A dash of flavor, a pinch of pepper, and a spoonful of AI
The secret to great flavor? It might just be AI.
McCormick & Company
“I’ve been at IBM for 20 years and worked on a lot of interesting things,” Richard Goodwin told Industrious from his Yorktown Heights office. “The coolest thing so far is this project.”
A principal researcher with a PhD in artificial intelligence who once worked on a mobile robot project funded by NASA in grad school, today he’s focused on the convergence of AI and creativity in a new arena: flavor.
By his own account, it’s a challenging domain, because the science of how humans experience flavor is not well understood.
Computers can’t taste or smell, but they can work with humans to apply data and insights to flavor creation for food products—which is exactly what Dr. Goodwin and his team have done with global flavor company McCormick.
Dr. Hamed Faridi has served as McCormick & Co.’s Chief Science Officer for more than two decades. He leads a global lab of 500 scientists and developers who work on a broad range of products; clients include both consumers and manufacturers.
A few years back, he was looking for a technology partner.
“When you look at 500 scientists and developers, they have different levels of skill sets and backgrounds,” he said. “One of my first objectives was: what if I could make each of those 500 as good as the best one?”
Dr. Faridi also wanted to tap the collective wisdom of the 500 and make it available to all. Finally, he wanted the process of product development to be faster and better.
IBM and McCormick’s collaboration was officially announced this February. Combining IBM Research’s AI expertise with McCormick’s deep sensory science and taste data (including decades of past product formulas and millions of data points on consumer taste preferences and palettes), its first AI-enabled platform “ONE” launches later this year.

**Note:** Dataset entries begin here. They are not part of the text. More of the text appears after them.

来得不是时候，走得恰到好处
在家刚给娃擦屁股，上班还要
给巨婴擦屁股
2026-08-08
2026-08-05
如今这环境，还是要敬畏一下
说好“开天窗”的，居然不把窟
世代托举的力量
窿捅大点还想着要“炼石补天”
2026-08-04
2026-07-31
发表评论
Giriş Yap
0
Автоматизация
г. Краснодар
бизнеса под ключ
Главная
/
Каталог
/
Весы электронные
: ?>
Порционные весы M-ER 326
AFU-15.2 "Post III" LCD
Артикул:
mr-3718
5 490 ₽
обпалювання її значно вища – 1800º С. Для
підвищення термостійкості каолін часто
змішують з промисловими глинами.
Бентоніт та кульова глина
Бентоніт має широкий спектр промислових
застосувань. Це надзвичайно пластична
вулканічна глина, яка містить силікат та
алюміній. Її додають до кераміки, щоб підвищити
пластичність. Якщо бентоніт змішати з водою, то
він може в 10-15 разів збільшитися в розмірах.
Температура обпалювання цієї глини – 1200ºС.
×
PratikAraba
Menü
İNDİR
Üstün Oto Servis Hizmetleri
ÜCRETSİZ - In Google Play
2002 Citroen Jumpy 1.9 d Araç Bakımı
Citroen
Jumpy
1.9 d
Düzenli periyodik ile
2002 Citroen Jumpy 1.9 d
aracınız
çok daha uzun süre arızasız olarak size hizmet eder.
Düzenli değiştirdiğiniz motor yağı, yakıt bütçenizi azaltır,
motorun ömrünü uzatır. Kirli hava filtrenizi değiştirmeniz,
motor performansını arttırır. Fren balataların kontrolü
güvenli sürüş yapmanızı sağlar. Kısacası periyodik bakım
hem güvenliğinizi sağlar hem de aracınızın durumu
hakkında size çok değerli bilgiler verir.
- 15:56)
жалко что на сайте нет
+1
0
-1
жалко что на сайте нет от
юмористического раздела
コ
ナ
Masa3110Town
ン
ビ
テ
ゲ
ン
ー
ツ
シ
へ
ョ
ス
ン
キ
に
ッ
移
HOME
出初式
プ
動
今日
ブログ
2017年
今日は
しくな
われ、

“Creating food products is much more challenging than just creating a recipe at home,” Goodwin said. Amounts need to be exact, as do the ingredients.

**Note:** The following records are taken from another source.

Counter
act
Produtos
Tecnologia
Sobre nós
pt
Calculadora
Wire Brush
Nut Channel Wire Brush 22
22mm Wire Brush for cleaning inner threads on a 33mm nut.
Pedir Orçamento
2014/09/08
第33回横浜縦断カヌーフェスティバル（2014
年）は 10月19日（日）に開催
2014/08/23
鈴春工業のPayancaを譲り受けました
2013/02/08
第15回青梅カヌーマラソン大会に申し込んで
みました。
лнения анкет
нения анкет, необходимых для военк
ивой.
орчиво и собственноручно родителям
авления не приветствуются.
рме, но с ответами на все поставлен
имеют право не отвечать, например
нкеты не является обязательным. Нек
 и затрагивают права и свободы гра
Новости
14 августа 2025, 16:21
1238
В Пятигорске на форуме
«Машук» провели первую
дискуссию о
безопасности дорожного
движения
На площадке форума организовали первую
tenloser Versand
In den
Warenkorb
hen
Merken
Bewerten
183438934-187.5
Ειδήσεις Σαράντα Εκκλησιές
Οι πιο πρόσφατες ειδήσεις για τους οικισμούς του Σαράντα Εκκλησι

More than 400 types of garlic exist, he explained, and every kind of variation—from country of origin to powdered grain size—can make a difference. Finding the right one can be a challenge.

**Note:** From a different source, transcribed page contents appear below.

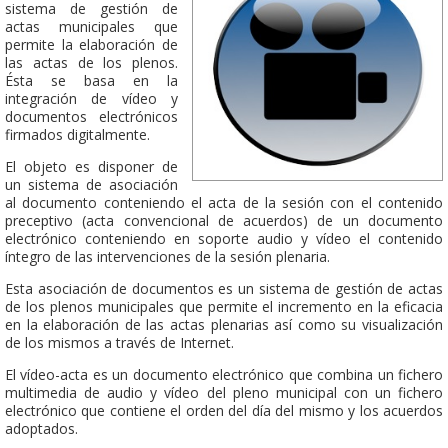
sistema de gestión de
actas municipales que
permite la elaboración de
las actas de los plenos.
Ésta se basa en la
integración de vídeo y
documentos electrónicos
firmados digitalmente.
El objeto es disponer de
un sistema de asociación
al documento conteniendo el acta de la sesión con el contenido
preceptivo (acta convencional de acuerdos) de un documento
electrónico conteniendo en soporte audio y vídeo el contenido
íntegro de las intervenciones de la sesión plenaria.
Esta asociación de documentos es un sistema de gestión de actas
de los plenos municipales que permite el incremento en la eficacia
en la elaboración de las actas plenarias así como su visualización
de los mismos a través de Internet.
El vídeo-acta es un documento electrónico que combina un fichero
multimedia de audio y vídeo del pleno municipal con un fichero
electrónico que contiene el orden del día del mismo y los acuerdos
adoptados.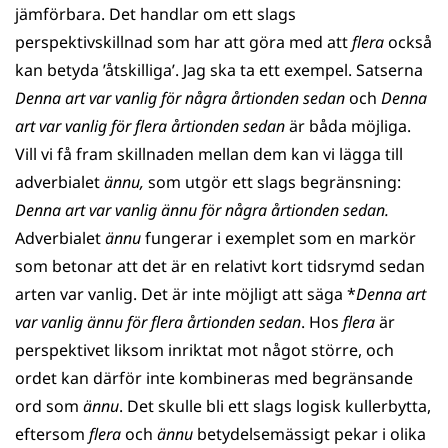
jämförbara. Det handlar om ett slags
perspektivskillnad som har att göra med att
flera
också
kan betyda ’åtskilliga’. Jag ska ta ett exempel. Satserna
Denna art var vanlig för några årtionden sedan
och
Denna
art var vanlig för flera årtionden sedan
är båda möjliga.
Vill vi få fram skillnaden mellan dem kan vi lägga till
adverbialet
ännu,
som utgör ett slags begränsning:
Denna art var vanlig ännu för några årtionden sedan.
Adverbialet
ännu
fungerar i exemplet som en markör
som betonar att det är en relativt kort tidsrymd sedan
arten var vanlig. Det är inte möjligt att säga *
Denna art
var vanlig ännu för flera årtionden sedan
. Hos
flera
är
perspektivet liksom inriktat mot något större, och
ordet kan därför inte kombineras med begränsande
ord som
ännu
. Det skulle bli ett slags logisk kullerbytta,
eftersom
flera
och
ännu
betydelsemässigt pekar i olika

“You may want multiple garlics,” he said. “One for taste, one for appearance. Maybe even different sizes. One type may hit your tongue quickly, another will give you the back flavor. It’s a very complex task.”
Flavorists and product developers have created hundreds of thousands of formulas across the decades. For a human to read through them all is a near impossibility—but not for a computer. That’s where AI comes in, searching for patterns that led to previous flavor success, and suggesting different flavor combinations that a human may not.
“People have their own style,” Goodwin said. “What they’ve been successful with in the past tends to be what they lean on in the future.”
Computers don’t have that same bias.
“If I’m a developer, I may already have a favorite flavor,” Faridi said. “If I’m developing a pizza seasoning, I’m thinking Italian, Mediterranean flavors. I wouldn’t think about adding cumin.”
But the system just might, proposing pairings a human may not because of past experiences. “The system makes a proposal and sometimes it doesn’t work. But sometimes it does.”
And since the system is a learning machine, it incorporates feedback from developers into its next proposals.
We learn five things from the system data, according to Goodwin: pairings of flavors; functional substitutes; a definition of what it means to be a particular product (barbecue sauce vs. marinade); flavor space (a sweet dessert shouldn’t get a yellow onion); and how to predict success based on various factors.
Speed, too, is of the essence, and where the technology can help. A significant portion of product development in the flavor solution world is responding to competitive requests. Being first to respond with an innovative product or flavor is a strong competitive advantage, Goodwin said.
“One of the challenges people at my level have is how to help companies develop products that have greater staying power in the market,” Faridi said. Some products may stick around for just a few years, while others—like Oreos, introduced in 1912—have obvious staying power.
“Finding the next Oreo can be like finding a needle in a haystack,” Faridi says. “Finding a formula with very broad appeal is a challenge.”
He hopes this new platform can help his team discover new icons.
“We want to be at the forefront of flavor,” Faridi said, which is especially important in today’s highly segmented and varied market. Plus, younger generations want to experiment, he’s found. That, combined with e-commerce, is another great fit for the new platform.
“We can rapidly screen the data, analyze it, and give new suggestions,” he said. He’s excited for the future possibilities, too: “We’ll be in the discovery phase for several years. And what we’re seeing today is just the beginning.”